How To Install and Use It Now

1. Install Prerequisites

You need Python 3.11+, Ollama running locally, and the nomic-embed-text embedding model.

pip install pmem-project-memory
ollama pull nomic-embed-text

Cover image for I Built a Local RAG for Claude Code: Semantic Search Over Your Own Project

2. Initialize Your Project

Navigate to your project root and run:

cd ~/your-project
pmem init
pmem index

The first index command walks through your .md and .txt files, splits them using header-aware chunking (so a section stays with its heading), and creates a local vector database using ChromaDB. No data leaves your machine.

3. Install the Session Skills & Configure MCP

Run the command to install convenient slash commands and get the MCP server configuration block:

pmem install-skills

Add the provided MCP config to your ~/.claude.json file for global access or to a project-specific .mcp.json. This registers pmem as a tool Claude Code can call directly.

4. Integrate Into Your Workflow

Three slash commands automate memory management:

  • /welcome: Run at session start to refresh the index with recent changes.
  • /sleep: Run at session end to capture everything you just worked on.
  • /reindex: Force a full re-index mid-session if needed.

Once configured, Claude Code can call the memory_query tool. In a session, you can now prompt: "Use the memory tool to find all past discussions about our API rate limiting decisions."

Why This Architecture Works

The author made several key decisions that make pmem practical for daily Claude Code use:

  1. No LangChain: The RAG pipeline is ~2,000 lines of pure Python—embed, store, search, (optionally) synthesize. No heavyweight framework overhead.
  2. ChromaDB: A file-based vector database with no server process. It's persistent and lives in your project's .memory directory.
  3. Header-Aware Chunking: Unlike naive character splitting, this preserves semantic units. A section titled "Why we chose CloudFront" stays intact.
  4. Incremental Indexing: The tool tracks file hashes. Subsequent index commands only process changed files, taking under a second for most updates.

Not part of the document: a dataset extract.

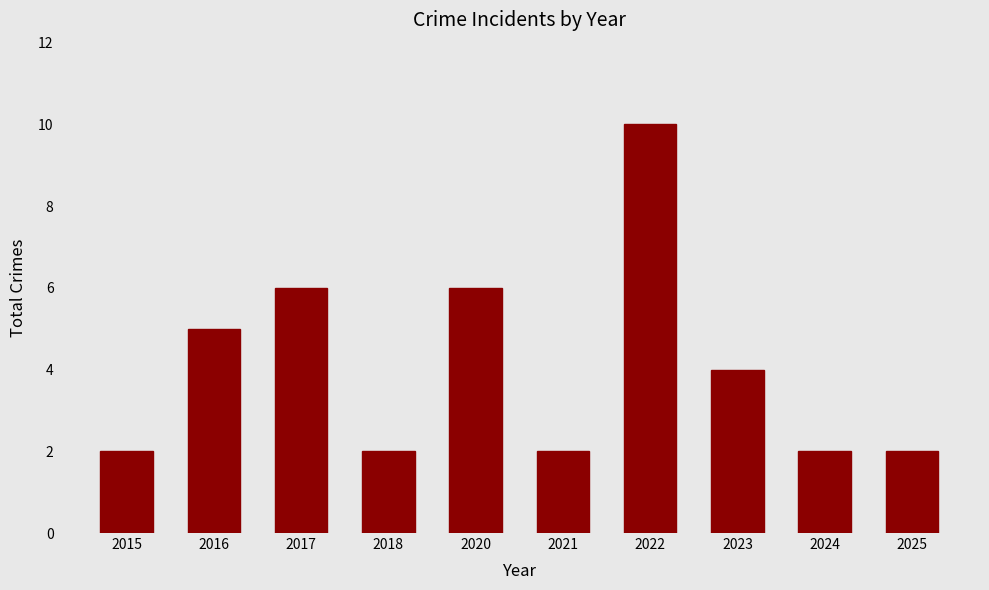

What is the maximum value shown in the chart?

10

The Prompt That Built a Better Tool

The source highlights a critical lesson for working with Claude Code: finish thinking before you start asking.

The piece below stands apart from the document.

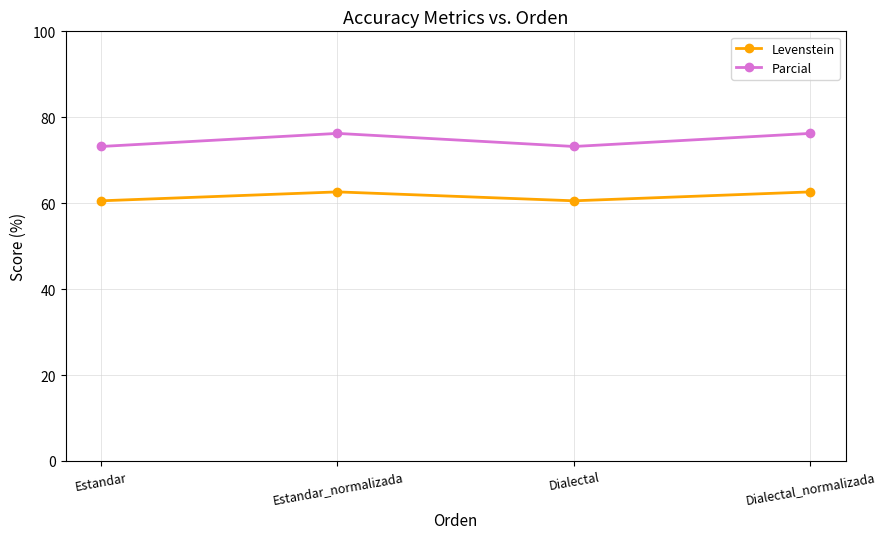

What is the highest value of the Parcial series?

76.2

The vague prompt "I want to give agents better memory." leads to wasted time. The effective prompt specified:

  • The exact problem (token/time sink for large projects)
  • The technology (Ollama embeddings, RAG)
  • The integration point (a tool for Claude Code)
  • Constraints (local only, focus on .md/.txt first)
  • Scope (no external APIs)

This precision allowed the agent to build exactly what was needed, not a sprawling infrastructure project.

When To Use pmem vs. Claude's Built-in Search

Use pmem for targeted retrieval questions where you know the answer is in your project's history:

  • "What was the rationale for choosing library X over Y?"
  • "Find all bug post-mortems related to database timeouts."
  • "What decisions did we make about the user onboarding flow?"

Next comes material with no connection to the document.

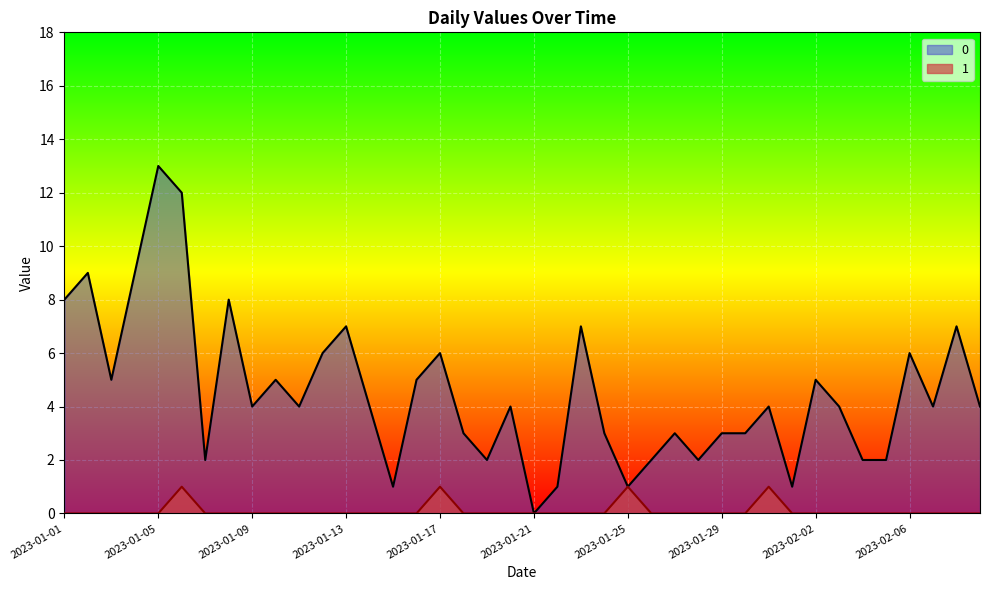

What is the difference between the 0 values at 2023-01-13 and 2023-01-18?

4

Use Claude Code's native Explore agent for open-ended exploration of unfamiliar codebases or when you need reasoning across search results. pmem complements, doesn't replace, the core agent.

What's Next

Phase 2 features like pmem watch for auto-reindexing are nearly complete. The roadmap includes multi-collection support, non-markdown file parsing, and a pmem diff to track how answers evolve. The tool is MIT licensed and available on GitHub.

AI Analysis

Claude Code users managing complex, documentation-heavy projects should install `pmem` today. The setup is a 5-minute investment that pays off immediately in reduced token costs and faster context retrieval. **Change your workflow:** Start every session with `/welcome` and end with `/sleep`. This bakes index maintenance into your ritual. When you need historical context, explicitly prompt Claude to "use the memory tool to find..." instead of letting it burn tokens on a manual file search. For large projects, this can save tens of thousands of tokens per week. **Think about prompts differently:** The source's contrast between vague and precise prompts is the real lesson. When using Claude Code to *build* tools, emulate the successful prompt: define the problem, technology, integration, constraints, and scope *before* you write the first line. This turns the agent from a wandering brainstormer into a precise engineer.